È noia anche ricordare (e pertanto non lo si fa) di come, nei Paesi Occidentali, stia aggirandosi un altro virus, implacabile, destinato a provocare la nascita e il rafforzamento di una nuova cultura che, destrutturandola, mina le basi della “cultura occidentale”, accusata di essere espressione dei peggiori peccati quali il colonialismo e la schiavitù.

Si tratta del virus del politicamente corretto, che rispetta la libertà di pensiero dei singoli soltanto se questo si allinea con quello ritenuto “corretto”.

Assistiamo, quindi, giorno dopo giorno, ad attacchi portati contro la cultura occidentale, quale ordine sociale destinato a lasciare forzatamente il proprio posto a un “nuovo ordine” — a una non meglio precisata “nuova cultura”.

Questo, nonostante la cultura occidentale abbia saputo esprimere persino l’Illuminismo, che ha cantato le lodi della Ragione, quest’ultima strettamente correlata, come esposto dal Papa emerito nel corso della sua lectio magistralis, alla Fede. (*)

(*) La Fede che necessita del Logos per evitare di cadere nel fanatismo, e il Logos che necessita della Fede per avere dignità, con la conseguenza che soltanto l’agire secondo Ragione si concilia con la natura stessa di Dio.

D’altronde, l’idea stessa di una cultura classica capace di forgiare l’Occidente è incompatibile con la visione politica del cosiddetto “impero universale”, allineata al politicamente corretto e caldeggiata negli ultimi decenni da molti settori della finanza e della politica che (**) mirano a cancellare quel patrimonio di idee, di valori, di conoscenze storiche, religiose, filosofiche e scientifiche che compongono la cultura stessa.

(**) In forza di quel nichilismo imperante denunciato a più riprese da Papa Paolo Giovanni II (enciclica Centesimus Annus) e di quel relativismo contro cui si è ripetutamente espresso Papa Ratzinger (Omelia della vigilia del conclave dell’anno 2005)

Si assiste al rafforzamento costante di una nuova forma di totalitarismo contrassegnata da alcune caratteristiche ben delineate da Michel Onfray nella Teoria della Dittatura“Quello che a noi viene presentato come un progresso è, in realtà, una marcia verso il nichilismo, un’avanzata verso il nulla, un movimento verso la distruzione”.

La distruzione della libertà, l’impoverimento della lingua, l’abolizione delle verità (mediante la cancellazione del passato e la riscrittura della storia), l’indebolimento della religione, l’eliminazione dalla scuola della lingua latina (fondamento della nostra cultura e in grado di strutturare la logica dell’individuo), sono funzionali alla perdita di ogni identità nazionale che origina dalla perdita dell’identità culturale di un Paese, con conseguente perdita della sua sovranità.

Data ormai per certa detta decostruzione che affligge tutti i campi del sapere, come meravigliarci di quanto sta accadendo intorno a noi? 

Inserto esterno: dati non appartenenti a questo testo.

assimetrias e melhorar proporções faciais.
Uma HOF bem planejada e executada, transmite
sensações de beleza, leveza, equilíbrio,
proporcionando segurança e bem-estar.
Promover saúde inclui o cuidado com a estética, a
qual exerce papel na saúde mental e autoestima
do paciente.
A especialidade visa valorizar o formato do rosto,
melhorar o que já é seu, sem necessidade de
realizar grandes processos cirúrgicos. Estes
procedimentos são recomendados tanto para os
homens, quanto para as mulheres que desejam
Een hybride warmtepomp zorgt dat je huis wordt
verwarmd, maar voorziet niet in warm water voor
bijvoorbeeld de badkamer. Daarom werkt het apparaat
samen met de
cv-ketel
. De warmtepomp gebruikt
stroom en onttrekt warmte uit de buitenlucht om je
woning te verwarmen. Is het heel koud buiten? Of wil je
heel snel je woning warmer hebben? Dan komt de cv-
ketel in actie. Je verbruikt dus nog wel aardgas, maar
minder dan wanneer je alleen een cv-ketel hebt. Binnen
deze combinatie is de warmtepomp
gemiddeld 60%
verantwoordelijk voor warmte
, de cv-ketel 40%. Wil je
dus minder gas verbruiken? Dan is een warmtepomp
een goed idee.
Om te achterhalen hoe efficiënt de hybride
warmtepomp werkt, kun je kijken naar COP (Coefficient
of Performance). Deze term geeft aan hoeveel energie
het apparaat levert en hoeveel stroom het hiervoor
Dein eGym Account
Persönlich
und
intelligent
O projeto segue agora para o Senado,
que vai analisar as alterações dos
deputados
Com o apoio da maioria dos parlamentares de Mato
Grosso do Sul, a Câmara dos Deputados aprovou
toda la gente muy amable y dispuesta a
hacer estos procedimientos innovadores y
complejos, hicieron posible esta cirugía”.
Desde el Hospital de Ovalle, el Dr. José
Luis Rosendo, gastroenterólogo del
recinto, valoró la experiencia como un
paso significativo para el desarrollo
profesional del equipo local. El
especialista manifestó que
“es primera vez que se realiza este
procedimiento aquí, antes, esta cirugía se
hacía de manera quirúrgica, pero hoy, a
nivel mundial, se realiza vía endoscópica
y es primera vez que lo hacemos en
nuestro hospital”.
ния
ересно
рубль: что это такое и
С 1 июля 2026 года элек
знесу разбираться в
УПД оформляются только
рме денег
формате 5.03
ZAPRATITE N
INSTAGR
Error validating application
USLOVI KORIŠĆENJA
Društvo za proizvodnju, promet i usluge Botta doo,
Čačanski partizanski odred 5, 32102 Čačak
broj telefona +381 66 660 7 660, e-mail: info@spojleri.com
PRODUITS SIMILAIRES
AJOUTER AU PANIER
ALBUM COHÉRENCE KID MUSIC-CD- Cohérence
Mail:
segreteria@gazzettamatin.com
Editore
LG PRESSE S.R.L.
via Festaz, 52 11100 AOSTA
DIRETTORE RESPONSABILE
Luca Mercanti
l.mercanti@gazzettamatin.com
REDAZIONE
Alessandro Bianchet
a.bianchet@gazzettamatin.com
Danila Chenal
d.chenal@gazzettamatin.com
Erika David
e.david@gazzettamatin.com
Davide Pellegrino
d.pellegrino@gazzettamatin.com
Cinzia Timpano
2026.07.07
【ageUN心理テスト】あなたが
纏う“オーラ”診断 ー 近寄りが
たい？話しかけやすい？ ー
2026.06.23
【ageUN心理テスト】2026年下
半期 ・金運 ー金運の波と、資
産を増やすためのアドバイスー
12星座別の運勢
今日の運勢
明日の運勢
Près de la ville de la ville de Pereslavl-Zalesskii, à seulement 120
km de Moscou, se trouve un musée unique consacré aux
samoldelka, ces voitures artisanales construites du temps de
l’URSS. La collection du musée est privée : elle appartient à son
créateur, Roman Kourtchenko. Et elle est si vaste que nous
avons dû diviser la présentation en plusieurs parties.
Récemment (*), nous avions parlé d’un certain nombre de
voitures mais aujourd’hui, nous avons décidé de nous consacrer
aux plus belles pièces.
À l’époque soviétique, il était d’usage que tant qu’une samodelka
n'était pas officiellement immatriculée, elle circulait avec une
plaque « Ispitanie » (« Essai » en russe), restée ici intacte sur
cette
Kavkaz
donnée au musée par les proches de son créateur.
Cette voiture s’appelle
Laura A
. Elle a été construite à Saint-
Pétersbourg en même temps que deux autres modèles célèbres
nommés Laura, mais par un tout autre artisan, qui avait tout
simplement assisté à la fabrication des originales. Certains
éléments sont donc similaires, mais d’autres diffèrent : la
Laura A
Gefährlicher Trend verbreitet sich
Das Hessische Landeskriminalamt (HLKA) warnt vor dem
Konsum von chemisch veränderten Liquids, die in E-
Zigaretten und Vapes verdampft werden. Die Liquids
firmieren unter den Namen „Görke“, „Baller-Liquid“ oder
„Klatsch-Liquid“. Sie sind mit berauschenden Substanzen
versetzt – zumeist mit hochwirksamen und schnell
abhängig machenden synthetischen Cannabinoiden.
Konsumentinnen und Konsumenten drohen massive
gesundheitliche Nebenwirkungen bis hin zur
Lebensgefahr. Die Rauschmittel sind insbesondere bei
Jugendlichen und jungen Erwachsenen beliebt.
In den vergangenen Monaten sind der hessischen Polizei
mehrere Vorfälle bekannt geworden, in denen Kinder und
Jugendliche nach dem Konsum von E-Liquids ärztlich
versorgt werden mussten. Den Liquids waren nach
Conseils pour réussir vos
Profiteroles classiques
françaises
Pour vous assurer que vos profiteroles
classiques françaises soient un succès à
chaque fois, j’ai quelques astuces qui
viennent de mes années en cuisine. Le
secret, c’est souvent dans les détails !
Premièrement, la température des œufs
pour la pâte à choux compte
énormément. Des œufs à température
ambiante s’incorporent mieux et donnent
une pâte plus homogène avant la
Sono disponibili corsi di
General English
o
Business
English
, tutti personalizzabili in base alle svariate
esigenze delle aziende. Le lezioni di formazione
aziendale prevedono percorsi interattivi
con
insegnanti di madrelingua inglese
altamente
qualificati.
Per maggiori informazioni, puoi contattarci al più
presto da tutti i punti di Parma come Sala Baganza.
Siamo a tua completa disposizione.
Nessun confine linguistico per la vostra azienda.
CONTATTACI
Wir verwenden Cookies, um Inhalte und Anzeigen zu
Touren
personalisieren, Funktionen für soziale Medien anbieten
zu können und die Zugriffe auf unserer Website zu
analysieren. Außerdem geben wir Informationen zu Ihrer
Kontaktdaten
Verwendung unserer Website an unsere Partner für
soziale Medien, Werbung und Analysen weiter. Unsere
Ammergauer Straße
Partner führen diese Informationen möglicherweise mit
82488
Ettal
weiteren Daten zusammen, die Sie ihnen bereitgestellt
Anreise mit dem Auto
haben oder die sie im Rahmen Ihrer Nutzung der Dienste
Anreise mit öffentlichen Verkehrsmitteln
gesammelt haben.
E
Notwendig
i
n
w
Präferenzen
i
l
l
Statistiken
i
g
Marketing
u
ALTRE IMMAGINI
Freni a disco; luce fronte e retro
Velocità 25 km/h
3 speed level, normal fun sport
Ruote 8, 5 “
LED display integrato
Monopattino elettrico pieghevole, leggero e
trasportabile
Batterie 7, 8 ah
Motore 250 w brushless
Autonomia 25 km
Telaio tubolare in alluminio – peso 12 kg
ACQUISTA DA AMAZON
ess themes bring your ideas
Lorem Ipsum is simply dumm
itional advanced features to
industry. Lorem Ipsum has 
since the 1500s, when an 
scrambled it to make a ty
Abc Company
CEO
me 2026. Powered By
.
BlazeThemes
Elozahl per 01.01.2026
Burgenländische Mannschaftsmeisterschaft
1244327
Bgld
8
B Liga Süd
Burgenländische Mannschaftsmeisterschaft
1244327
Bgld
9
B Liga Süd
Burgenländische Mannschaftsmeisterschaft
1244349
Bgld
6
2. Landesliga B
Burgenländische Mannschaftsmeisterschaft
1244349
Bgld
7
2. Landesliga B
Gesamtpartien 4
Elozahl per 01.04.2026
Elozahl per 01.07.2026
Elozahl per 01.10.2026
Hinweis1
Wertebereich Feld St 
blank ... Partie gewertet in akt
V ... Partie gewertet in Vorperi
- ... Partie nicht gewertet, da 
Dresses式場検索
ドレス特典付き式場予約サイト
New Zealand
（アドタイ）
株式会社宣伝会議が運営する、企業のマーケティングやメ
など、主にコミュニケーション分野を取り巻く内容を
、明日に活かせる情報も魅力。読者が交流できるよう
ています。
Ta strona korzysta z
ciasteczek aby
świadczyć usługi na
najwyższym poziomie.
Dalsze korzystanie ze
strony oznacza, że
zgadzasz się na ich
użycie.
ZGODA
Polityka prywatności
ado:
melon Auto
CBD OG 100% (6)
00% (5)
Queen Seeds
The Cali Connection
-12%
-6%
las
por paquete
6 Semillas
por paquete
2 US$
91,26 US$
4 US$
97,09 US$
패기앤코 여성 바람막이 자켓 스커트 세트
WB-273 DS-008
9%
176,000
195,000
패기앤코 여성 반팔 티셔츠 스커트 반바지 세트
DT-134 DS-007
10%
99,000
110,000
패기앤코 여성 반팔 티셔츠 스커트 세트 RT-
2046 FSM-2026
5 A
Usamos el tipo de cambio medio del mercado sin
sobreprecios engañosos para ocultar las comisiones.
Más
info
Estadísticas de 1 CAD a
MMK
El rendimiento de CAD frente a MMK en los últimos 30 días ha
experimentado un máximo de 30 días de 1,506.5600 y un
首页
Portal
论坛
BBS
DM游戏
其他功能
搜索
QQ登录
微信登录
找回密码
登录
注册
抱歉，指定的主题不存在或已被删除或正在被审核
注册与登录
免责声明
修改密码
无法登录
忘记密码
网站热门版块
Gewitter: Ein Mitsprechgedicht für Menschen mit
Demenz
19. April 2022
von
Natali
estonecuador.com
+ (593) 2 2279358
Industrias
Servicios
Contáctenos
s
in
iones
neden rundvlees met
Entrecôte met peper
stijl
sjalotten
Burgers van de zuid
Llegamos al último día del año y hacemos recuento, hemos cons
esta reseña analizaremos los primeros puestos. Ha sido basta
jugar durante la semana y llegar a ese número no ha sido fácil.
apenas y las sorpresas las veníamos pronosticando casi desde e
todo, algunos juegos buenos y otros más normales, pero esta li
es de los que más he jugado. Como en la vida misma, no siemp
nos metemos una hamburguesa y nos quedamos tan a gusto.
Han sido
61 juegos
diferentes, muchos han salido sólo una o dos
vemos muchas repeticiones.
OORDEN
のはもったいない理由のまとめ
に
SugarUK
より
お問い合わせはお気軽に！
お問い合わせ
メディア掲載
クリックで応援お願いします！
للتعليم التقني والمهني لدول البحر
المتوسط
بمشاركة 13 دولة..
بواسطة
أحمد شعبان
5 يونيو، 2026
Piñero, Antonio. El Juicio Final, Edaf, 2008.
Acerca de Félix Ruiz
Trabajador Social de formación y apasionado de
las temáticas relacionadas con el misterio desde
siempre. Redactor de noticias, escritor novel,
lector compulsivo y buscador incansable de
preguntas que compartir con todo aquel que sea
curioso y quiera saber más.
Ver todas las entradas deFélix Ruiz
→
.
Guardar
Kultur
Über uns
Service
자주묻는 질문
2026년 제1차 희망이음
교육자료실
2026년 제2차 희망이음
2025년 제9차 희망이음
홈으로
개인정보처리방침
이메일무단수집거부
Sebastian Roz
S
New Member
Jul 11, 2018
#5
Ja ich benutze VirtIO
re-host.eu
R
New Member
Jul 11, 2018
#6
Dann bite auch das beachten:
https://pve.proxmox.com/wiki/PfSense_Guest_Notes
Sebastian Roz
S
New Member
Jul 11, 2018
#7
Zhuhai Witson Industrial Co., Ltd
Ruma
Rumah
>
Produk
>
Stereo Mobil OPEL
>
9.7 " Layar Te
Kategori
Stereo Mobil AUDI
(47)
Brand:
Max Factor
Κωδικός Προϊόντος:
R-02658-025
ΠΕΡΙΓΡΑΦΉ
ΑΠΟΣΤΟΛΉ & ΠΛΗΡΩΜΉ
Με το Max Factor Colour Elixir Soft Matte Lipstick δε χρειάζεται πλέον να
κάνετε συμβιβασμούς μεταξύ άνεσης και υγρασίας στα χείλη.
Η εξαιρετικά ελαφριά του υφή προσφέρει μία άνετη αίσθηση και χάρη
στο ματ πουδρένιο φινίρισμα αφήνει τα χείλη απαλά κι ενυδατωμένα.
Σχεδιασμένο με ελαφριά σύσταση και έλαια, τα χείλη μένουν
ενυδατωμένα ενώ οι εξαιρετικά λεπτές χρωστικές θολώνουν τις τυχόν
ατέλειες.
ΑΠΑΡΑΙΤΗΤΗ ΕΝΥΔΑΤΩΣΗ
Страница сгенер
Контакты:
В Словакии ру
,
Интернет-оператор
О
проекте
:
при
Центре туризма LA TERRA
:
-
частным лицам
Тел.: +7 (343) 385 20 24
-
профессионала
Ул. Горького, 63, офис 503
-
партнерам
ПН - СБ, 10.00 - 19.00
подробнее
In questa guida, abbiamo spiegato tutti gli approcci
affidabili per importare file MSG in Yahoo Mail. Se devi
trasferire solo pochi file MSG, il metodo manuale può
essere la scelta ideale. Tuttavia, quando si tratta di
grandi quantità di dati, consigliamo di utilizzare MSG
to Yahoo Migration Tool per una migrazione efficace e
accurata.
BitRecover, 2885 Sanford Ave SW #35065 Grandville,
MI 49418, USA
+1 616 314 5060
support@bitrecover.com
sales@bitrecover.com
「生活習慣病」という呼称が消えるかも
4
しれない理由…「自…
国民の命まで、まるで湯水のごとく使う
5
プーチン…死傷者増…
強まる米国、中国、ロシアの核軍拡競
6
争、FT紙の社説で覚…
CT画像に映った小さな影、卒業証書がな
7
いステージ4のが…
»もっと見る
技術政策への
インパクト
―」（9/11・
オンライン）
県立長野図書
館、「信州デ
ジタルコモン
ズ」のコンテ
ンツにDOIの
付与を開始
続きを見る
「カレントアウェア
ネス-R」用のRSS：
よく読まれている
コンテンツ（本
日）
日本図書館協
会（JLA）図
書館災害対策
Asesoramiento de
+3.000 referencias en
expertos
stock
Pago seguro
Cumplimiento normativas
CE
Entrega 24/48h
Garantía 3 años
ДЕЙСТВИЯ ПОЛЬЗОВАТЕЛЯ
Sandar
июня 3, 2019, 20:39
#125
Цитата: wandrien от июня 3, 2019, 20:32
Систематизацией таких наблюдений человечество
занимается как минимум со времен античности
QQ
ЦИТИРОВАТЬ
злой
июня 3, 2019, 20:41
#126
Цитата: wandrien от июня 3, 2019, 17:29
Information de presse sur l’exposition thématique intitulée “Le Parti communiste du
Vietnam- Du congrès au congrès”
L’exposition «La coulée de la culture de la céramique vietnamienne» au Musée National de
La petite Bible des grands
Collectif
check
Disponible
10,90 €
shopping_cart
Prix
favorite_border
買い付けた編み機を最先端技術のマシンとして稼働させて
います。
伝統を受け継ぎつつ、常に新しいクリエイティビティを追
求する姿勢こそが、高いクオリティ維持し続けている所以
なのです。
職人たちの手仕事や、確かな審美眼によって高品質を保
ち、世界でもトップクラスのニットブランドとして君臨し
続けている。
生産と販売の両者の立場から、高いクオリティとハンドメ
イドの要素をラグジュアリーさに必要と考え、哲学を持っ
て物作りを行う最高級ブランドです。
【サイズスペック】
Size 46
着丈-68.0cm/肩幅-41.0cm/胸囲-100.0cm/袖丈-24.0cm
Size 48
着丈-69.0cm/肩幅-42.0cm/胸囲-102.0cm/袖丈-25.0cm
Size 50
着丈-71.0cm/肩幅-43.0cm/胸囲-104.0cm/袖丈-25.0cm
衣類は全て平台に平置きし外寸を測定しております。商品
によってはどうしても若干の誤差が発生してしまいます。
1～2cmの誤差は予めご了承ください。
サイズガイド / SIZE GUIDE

Dante Alighieri accusato di non essere politicamente corretto in relazione ad una Commedia, peraltro Divina, scritta circa settecento anni fa … costretto ad assistere inerme all’amputazione di alcuni versi contenuti nella cantica dell’Inferno perché potenzialmente sgraditi ad altre religioni. 

Geni della musica, come Bach e Mozart (stesso destino toccherà presto al patriottico Verdi), considerati potenziali “suprematisti bianchi” e cantori della diversità culturale, la cui musica richiamerebbe una “concezione dell’arte di stampo colonialista”“deliri iconoclasti”, per dirla con Carlo Nordio, che si sono tradotti nella distruzione di monumenti in molti Paesi, perché ritenuti “politicamente scorretti”.

Al cospetto di detto atteggiamento dell’“intellighenzia”, non resta che opporci con tutti gli strumenti che la nostra ormai fragile democrazia mette a disposizione … riaffermando la nostra cultura e la nostra identità, rivendicando un’istruzione classica che costringa i giovani a pensare, rendendoli così definitivamente liberi.

Non ci resta che opporci a quell’idea di mondo-patria che sta diventando un luogo senza alcuna identità, “una terra senza storia”, chiedendo a gran voce il ritorno a quei principi che hanno caratterizzato la civiltà occidentale di matrice cristiana, che hanno plasmato l’Occidente e la sua bellezza.